A group of women in Takhar protested against the Taliban's intensifying pressure to impose the mandatory hijab rule as desired by the group. On Monday, these women gathered at an unknown closed location and chanted slogans against the Taliban’s strict policies.
According to the photos received by Afghanistan International from this gathering, protestors carried slogans against “forced marriage” and “mandatory hijab”, imposed by the group.
One of the protestors told Afghanistan International that the Taliban tortured and beat up women publicly in several cases due to not having a “burqa” according to the group’s order.
In this closed space with the flag of the previous government in the background, the female protesters asked the international community not to recognise the Taliban’s government.
According to them, recognising the Taliban will mean “burying alive” women in Afghanistan.
Taliban officials haven’t reacted to this protest yet.
The Taliban have imposed a ban on women’s education and work and ordered that women don’t have the right to visit restaurants, parks, cinemas, gyms, and public baths across Afghanistan.
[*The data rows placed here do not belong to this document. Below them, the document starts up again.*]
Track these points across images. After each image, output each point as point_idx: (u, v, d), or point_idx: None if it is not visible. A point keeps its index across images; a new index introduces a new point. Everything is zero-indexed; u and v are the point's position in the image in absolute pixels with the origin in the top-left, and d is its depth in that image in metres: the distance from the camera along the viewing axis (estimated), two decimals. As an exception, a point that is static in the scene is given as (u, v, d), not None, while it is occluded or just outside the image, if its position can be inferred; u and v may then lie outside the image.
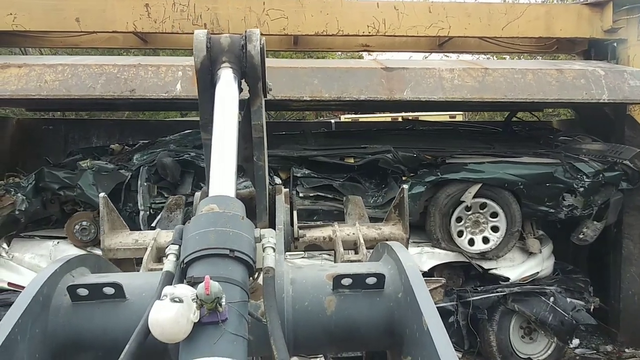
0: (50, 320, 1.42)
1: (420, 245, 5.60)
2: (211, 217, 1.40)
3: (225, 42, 1.93)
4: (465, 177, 5.42)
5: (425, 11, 5.93)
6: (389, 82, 5.15)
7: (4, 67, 4.96)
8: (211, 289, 1.18)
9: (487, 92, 5.19)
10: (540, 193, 5.50)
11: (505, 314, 5.55)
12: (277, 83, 4.93)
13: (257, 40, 1.93)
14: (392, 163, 5.48)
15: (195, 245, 1.33)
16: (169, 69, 5.05)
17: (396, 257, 1.58)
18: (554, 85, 5.25)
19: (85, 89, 4.91)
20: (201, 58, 1.91)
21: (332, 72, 5.20)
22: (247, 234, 1.42)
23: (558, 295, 5.47)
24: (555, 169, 5.51)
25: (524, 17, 5.88)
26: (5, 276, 5.44)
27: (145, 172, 5.35)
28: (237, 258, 1.34)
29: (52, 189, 5.36)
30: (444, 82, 5.20)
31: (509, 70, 5.32)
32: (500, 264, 5.65)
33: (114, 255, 2.80)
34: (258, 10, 6.00)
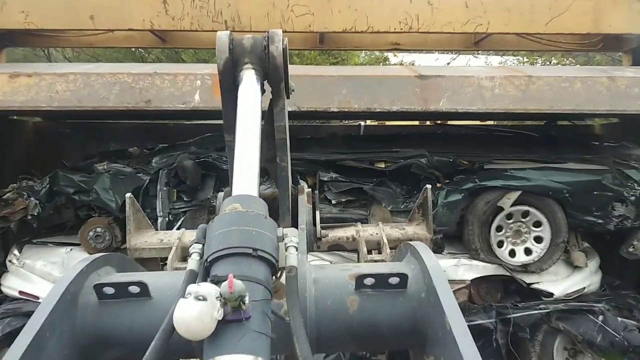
0: (78, 318, 1.47)
1: (456, 257, 5.22)
2: (234, 216, 1.43)
3: (248, 43, 1.96)
4: (505, 185, 5.03)
5: (462, 6, 5.55)
6: (424, 92, 4.78)
7: (13, 76, 4.71)
8: (235, 287, 1.20)
9: (531, 102, 4.78)
10: (587, 202, 5.08)
11: (549, 333, 5.12)
12: (303, 93, 4.62)
13: (279, 40, 1.97)
14: (426, 168, 5.11)
15: (218, 244, 1.36)
16: (187, 77, 4.75)
17: (419, 257, 1.59)
18: (605, 95, 4.81)
19: (98, 100, 4.65)
20: (224, 59, 1.94)
21: (361, 80, 4.84)
22: (270, 233, 1.44)
23: (607, 313, 5.03)
24: (604, 176, 5.08)
25: (570, 12, 5.48)
26: (16, 284, 5.23)
27: (164, 176, 5.08)
28: (260, 257, 1.36)
29: (66, 193, 5.11)
30: (484, 92, 4.80)
31: (555, 78, 4.89)
32: (543, 278, 5.23)
33: (139, 254, 2.89)
34: (282, 6, 5.70)
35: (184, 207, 5.09)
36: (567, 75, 4.94)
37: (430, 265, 1.50)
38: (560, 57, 13.19)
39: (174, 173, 5.11)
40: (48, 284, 5.14)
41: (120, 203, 4.98)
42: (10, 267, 5.29)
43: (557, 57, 12.98)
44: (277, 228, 1.50)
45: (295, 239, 1.52)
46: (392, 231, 2.97)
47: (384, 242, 2.77)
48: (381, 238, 2.84)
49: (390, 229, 2.98)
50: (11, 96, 4.62)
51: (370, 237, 2.86)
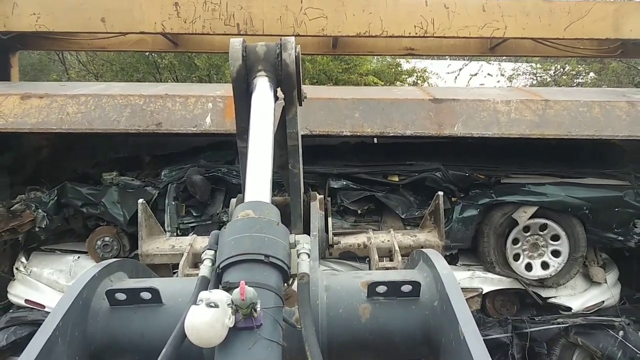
0: (89, 323, 1.49)
1: (471, 269, 5.09)
2: (247, 223, 1.43)
3: (261, 51, 1.99)
4: (522, 200, 4.89)
5: (479, 10, 5.42)
6: (438, 116, 4.68)
7: (25, 98, 4.70)
8: (246, 295, 1.20)
9: (549, 127, 4.67)
10: (608, 218, 4.93)
11: (566, 348, 4.97)
12: (316, 116, 4.53)
13: (292, 48, 1.98)
14: (441, 182, 4.97)
15: (230, 251, 1.36)
16: (198, 100, 4.71)
17: (432, 265, 1.58)
18: (625, 120, 4.68)
19: (108, 122, 4.61)
20: (237, 67, 1.96)
21: (375, 104, 4.75)
22: (282, 239, 1.44)
23: (628, 328, 4.86)
24: (625, 192, 4.93)
25: (590, 16, 5.32)
26: (22, 292, 5.19)
27: (173, 190, 4.99)
28: (272, 264, 1.36)
29: (74, 205, 5.05)
30: (500, 116, 4.69)
31: (573, 102, 4.77)
32: (560, 292, 5.09)
33: (151, 260, 2.91)
34: (295, 9, 5.62)
35: (192, 222, 5.00)
36: (585, 100, 4.83)
37: (443, 273, 1.50)
38: (575, 63, 13.01)
39: (183, 187, 5.03)
40: (54, 292, 5.09)
41: (129, 217, 4.91)
42: (17, 274, 5.24)
43: (570, 64, 12.79)
44: (289, 235, 1.50)
45: (307, 245, 1.51)
46: (404, 238, 2.96)
47: (396, 249, 2.74)
48: (393, 245, 2.81)
49: (402, 236, 2.95)
50: (22, 118, 4.59)
51: (381, 244, 2.84)
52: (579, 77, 13.92)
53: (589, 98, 4.91)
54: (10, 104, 4.66)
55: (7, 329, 4.96)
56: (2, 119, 4.60)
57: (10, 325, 4.98)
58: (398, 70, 13.58)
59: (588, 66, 13.18)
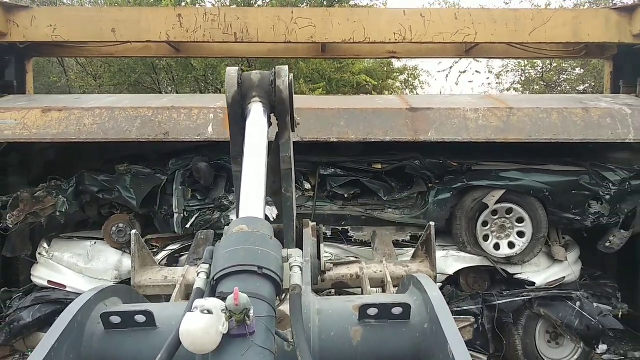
0: (84, 346, 1.49)
1: (446, 249, 5.67)
2: (241, 237, 1.49)
3: (256, 78, 2.08)
4: (491, 184, 5.48)
5: (452, 18, 5.99)
6: (414, 123, 5.28)
7: (46, 111, 5.30)
8: (240, 300, 1.24)
9: (512, 132, 5.28)
10: (566, 200, 5.52)
11: (531, 318, 5.57)
12: (305, 124, 5.15)
13: (285, 76, 2.08)
14: (419, 169, 5.56)
15: (225, 263, 1.41)
16: (201, 111, 5.31)
17: (422, 288, 1.60)
18: (580, 125, 5.30)
19: (121, 132, 5.20)
20: (233, 93, 2.05)
21: (358, 113, 5.36)
22: (275, 252, 1.49)
23: (585, 300, 5.46)
24: (581, 176, 5.52)
25: (551, 22, 5.89)
26: (45, 275, 5.74)
27: (180, 176, 5.54)
28: (265, 275, 1.41)
29: (91, 191, 5.61)
30: (469, 123, 5.30)
31: (534, 109, 5.38)
32: (525, 269, 5.67)
33: (143, 292, 2.92)
34: (286, 19, 6.15)
35: (197, 205, 5.57)
36: (544, 107, 5.43)
37: (432, 295, 1.52)
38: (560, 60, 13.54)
39: (189, 174, 5.55)
40: (74, 274, 5.64)
41: (141, 201, 5.49)
42: (40, 259, 5.78)
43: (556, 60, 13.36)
44: (282, 249, 1.56)
45: (299, 259, 1.57)
46: (396, 268, 2.99)
47: (388, 280, 2.77)
48: (385, 276, 2.84)
49: (394, 266, 2.99)
50: (44, 129, 5.18)
51: (374, 275, 2.86)
52: (564, 73, 14.42)
53: (549, 105, 5.50)
54: (33, 117, 5.25)
55: (33, 307, 5.50)
56: (27, 130, 5.19)
57: (36, 303, 5.53)
58: (390, 69, 14.06)
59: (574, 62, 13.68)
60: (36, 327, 5.51)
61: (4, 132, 5.18)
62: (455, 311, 5.43)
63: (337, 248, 5.69)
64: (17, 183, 5.80)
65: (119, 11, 6.88)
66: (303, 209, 5.53)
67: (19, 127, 5.18)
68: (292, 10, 6.36)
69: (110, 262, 5.62)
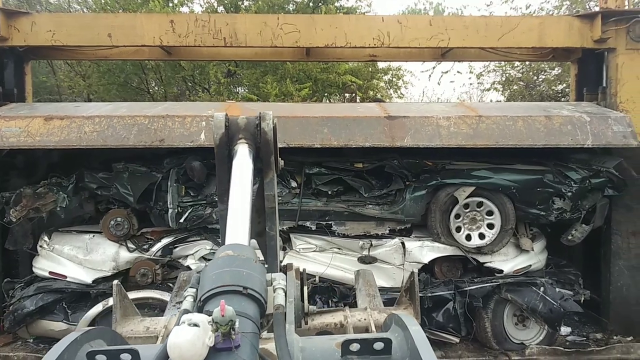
0: None
1: (421, 240, 6.13)
2: (226, 260, 1.57)
3: (242, 122, 2.21)
4: (463, 182, 5.93)
5: (427, 24, 6.41)
6: (391, 130, 5.72)
7: (48, 119, 5.66)
8: (226, 311, 1.29)
9: (481, 138, 5.73)
10: (531, 197, 5.98)
11: (499, 303, 6.03)
12: (291, 132, 5.64)
13: (270, 119, 2.21)
14: (397, 168, 5.98)
15: (211, 284, 1.48)
16: (194, 119, 5.69)
17: (403, 325, 1.61)
18: (542, 132, 5.77)
19: (119, 139, 5.56)
20: (220, 135, 2.18)
21: (340, 121, 5.79)
22: (260, 275, 1.58)
23: (548, 286, 5.93)
24: (545, 175, 5.98)
25: (518, 28, 6.32)
26: (47, 266, 6.11)
27: (174, 174, 5.93)
28: (250, 295, 1.48)
29: (90, 188, 5.98)
30: (441, 130, 5.75)
31: (501, 117, 5.85)
32: (494, 258, 6.13)
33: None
34: (273, 24, 6.51)
35: (191, 201, 5.95)
36: (511, 115, 5.88)
37: (413, 329, 1.53)
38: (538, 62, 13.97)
39: (183, 172, 5.91)
40: (74, 265, 5.99)
41: (137, 197, 5.87)
42: (41, 251, 6.13)
43: (535, 62, 13.80)
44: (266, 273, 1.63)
45: (282, 282, 1.64)
46: (380, 316, 3.03)
47: (372, 329, 2.81)
48: (369, 324, 2.87)
49: (378, 314, 3.04)
50: (47, 137, 5.53)
51: (358, 323, 2.90)
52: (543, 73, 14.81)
53: (515, 113, 5.95)
54: (36, 125, 5.59)
55: (35, 296, 5.88)
56: (31, 137, 5.53)
57: (38, 293, 5.90)
58: (374, 69, 14.41)
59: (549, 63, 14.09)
60: (39, 315, 5.91)
61: (9, 139, 5.53)
62: (429, 296, 5.90)
63: (321, 240, 6.15)
64: (21, 181, 6.12)
65: (115, 17, 7.23)
66: (289, 205, 5.94)
67: (23, 135, 5.54)
68: (278, 16, 6.75)
69: (108, 254, 5.99)
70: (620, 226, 6.38)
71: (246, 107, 6.38)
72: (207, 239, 6.04)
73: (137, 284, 5.92)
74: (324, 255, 6.11)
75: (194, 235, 6.12)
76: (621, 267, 6.39)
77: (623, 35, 6.29)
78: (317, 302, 5.87)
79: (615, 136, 5.78)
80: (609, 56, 6.46)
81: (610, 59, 6.45)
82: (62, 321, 5.92)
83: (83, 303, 5.98)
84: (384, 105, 6.53)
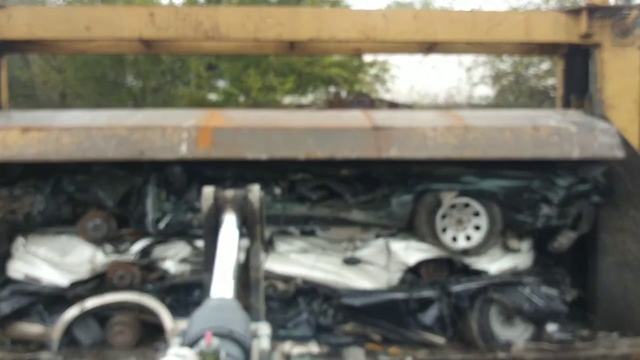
0: None
1: (407, 240, 6.05)
2: (213, 308, 1.67)
3: (230, 194, 2.33)
4: (450, 187, 5.87)
5: (412, 18, 6.30)
6: (378, 141, 5.59)
7: (25, 131, 5.45)
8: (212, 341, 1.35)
9: (468, 150, 5.64)
10: (518, 203, 5.94)
11: (485, 303, 5.95)
12: (276, 143, 5.49)
13: (257, 191, 2.33)
14: (383, 173, 5.91)
15: (197, 328, 1.56)
16: (175, 130, 5.50)
17: None
18: (529, 143, 5.69)
19: (99, 151, 5.39)
20: (209, 207, 2.29)
21: (325, 132, 5.65)
22: (244, 322, 1.67)
23: (534, 286, 5.90)
24: (532, 181, 5.93)
25: (505, 23, 6.23)
26: (22, 268, 5.90)
27: (155, 178, 5.79)
28: (235, 339, 1.56)
29: (68, 191, 5.82)
30: (428, 141, 5.63)
31: (488, 128, 5.76)
32: (481, 259, 6.08)
33: None
34: (256, 18, 6.34)
35: (171, 206, 5.81)
36: (498, 126, 5.80)
37: None
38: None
39: (163, 176, 5.78)
40: (50, 267, 5.83)
41: (117, 201, 5.74)
42: (16, 253, 5.94)
43: (523, 56, 13.77)
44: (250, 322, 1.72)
45: (267, 329, 1.73)
46: None
47: None
48: None
49: None
50: (24, 149, 5.34)
51: None
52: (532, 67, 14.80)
53: (503, 124, 5.88)
54: (13, 136, 5.40)
55: (11, 299, 5.70)
56: (8, 150, 5.35)
57: (13, 295, 5.72)
58: (361, 62, 14.23)
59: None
60: (14, 317, 5.72)
61: None
62: (414, 298, 5.82)
63: (305, 241, 6.11)
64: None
65: (93, 9, 7.05)
66: (273, 210, 5.82)
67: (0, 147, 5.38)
68: (260, 9, 6.61)
69: (85, 256, 5.82)
70: (607, 223, 6.32)
71: (228, 115, 6.19)
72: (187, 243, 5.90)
73: (114, 286, 5.76)
74: (307, 257, 6.00)
75: (173, 237, 5.96)
76: (608, 265, 6.34)
77: (608, 31, 6.24)
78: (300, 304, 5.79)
79: (601, 147, 5.76)
80: (595, 52, 6.39)
81: (595, 54, 6.38)
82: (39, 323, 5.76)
83: (59, 306, 5.80)
84: (369, 113, 6.38)
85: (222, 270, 1.99)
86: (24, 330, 5.81)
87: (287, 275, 5.87)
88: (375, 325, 5.86)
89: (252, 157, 5.45)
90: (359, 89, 13.77)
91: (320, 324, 5.80)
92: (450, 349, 5.93)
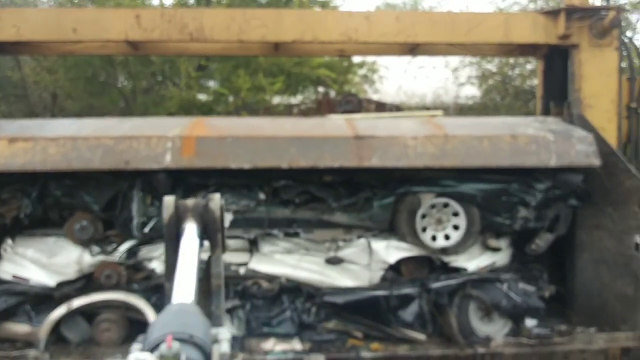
0: None
1: (387, 239, 6.17)
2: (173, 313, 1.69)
3: (190, 203, 2.37)
4: (429, 189, 6.01)
5: (393, 20, 6.41)
6: (359, 150, 5.71)
7: (12, 141, 5.53)
8: (173, 345, 1.36)
9: (447, 158, 5.77)
10: (496, 206, 6.07)
11: (464, 299, 6.09)
12: (259, 152, 5.58)
13: (217, 199, 2.37)
14: (365, 177, 6.02)
15: (157, 333, 1.57)
16: (160, 140, 5.59)
17: None
18: (507, 151, 5.82)
19: (84, 162, 5.48)
20: (169, 215, 2.34)
21: (308, 140, 5.76)
22: (204, 327, 1.69)
23: (511, 282, 6.04)
24: (510, 184, 6.06)
25: (484, 25, 6.35)
26: (10, 269, 5.97)
27: (140, 183, 5.88)
28: (196, 343, 1.57)
29: (55, 195, 5.89)
30: (408, 150, 5.75)
31: (468, 137, 5.88)
32: (459, 257, 6.21)
33: None
34: (240, 19, 6.43)
35: (156, 210, 5.86)
36: (476, 135, 5.92)
37: None
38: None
39: (148, 181, 5.85)
40: (38, 268, 5.91)
41: (103, 205, 5.83)
42: (4, 254, 6.01)
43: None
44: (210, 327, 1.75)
45: (226, 334, 1.77)
46: None
47: None
48: None
49: None
50: (11, 159, 5.42)
51: None
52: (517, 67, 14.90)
53: (482, 132, 6.00)
54: (0, 147, 5.48)
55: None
56: None
57: (1, 295, 5.78)
58: (349, 63, 14.26)
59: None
60: (2, 318, 5.80)
61: None
62: (395, 295, 5.93)
63: (289, 242, 6.21)
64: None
65: (80, 12, 7.12)
66: (257, 213, 5.94)
67: None
68: (244, 11, 6.70)
69: (72, 257, 5.91)
70: (584, 220, 6.45)
71: (212, 124, 6.28)
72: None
73: (101, 285, 5.85)
74: (291, 257, 6.10)
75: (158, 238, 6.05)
76: (585, 261, 6.48)
77: (586, 32, 6.36)
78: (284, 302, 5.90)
79: (578, 155, 5.87)
80: (573, 52, 6.52)
81: (574, 55, 6.51)
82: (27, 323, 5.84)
83: (47, 305, 5.89)
84: (351, 122, 6.47)
85: (183, 277, 2.03)
86: (11, 330, 5.88)
87: (271, 274, 5.99)
88: (357, 322, 5.98)
89: (235, 167, 5.56)
90: (348, 90, 13.83)
91: (303, 321, 5.92)
92: (430, 345, 6.07)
The Taliban has also ordered Afghan women not to leave the house with a male guardian.

Reacting to reports of Taliban setting his house on fire, Zahir Aghbar, ambassador of previous government to Tajikistan, said Afghanistan burns in the fire of ignorance and oppression, indirectly referring to the group’s role in the incident.
Aghbar in a tweet wrote, “Taliban should know that buildings may fall, but the spirit of resistance against oppression and terrorism is resolute and unshakable.”
Posting a photo of his house and some of the local elders in Panjshir on Twitter, he said that the house has been a heritage structure from his father’s ear and 25 years ago, with the cooperation of local residents of Panjshir, he had reconstructed the house.
Taliban have been using this house as a military base and set it on fire for unknown reasons. Months earlier, the Taliban set fire to the house of Fazal Ahmad Manawi, former Minister of Justice of Afghanistan, in Panjshir.
Zahir Aghbar and Fazal Ahmad Manawi are supporters of the National Resistance Front led by Ahmad Massoud.

Majid Shuja, the border guard commander of Khorasan Razavi province, on Sunday, announced that over the past two weeks, 18,943 Afghan refugees have been deported from Iran.
He said that these refugees were living illegally and have been deported and handed over to the Taliban through the Dowqarun border.
Quoting this border guard commander, IRNA News Agency reported, “In the past two weeks, border guards of Taybad regiment deported and handed over these Afghan refugees who have been living illegally or who had been arrested while trying to enter the country illegally, to the Taliban through the Dowqarun border”.
With the takeover of power by the Taliban in August 2021, a significant number of Afghans migrated to neighbouring countries, including Iran. However, the Iranian government has arrested many of them and deported them to Afghanistan. In May, 12,500 Afghan refugees had also been deported.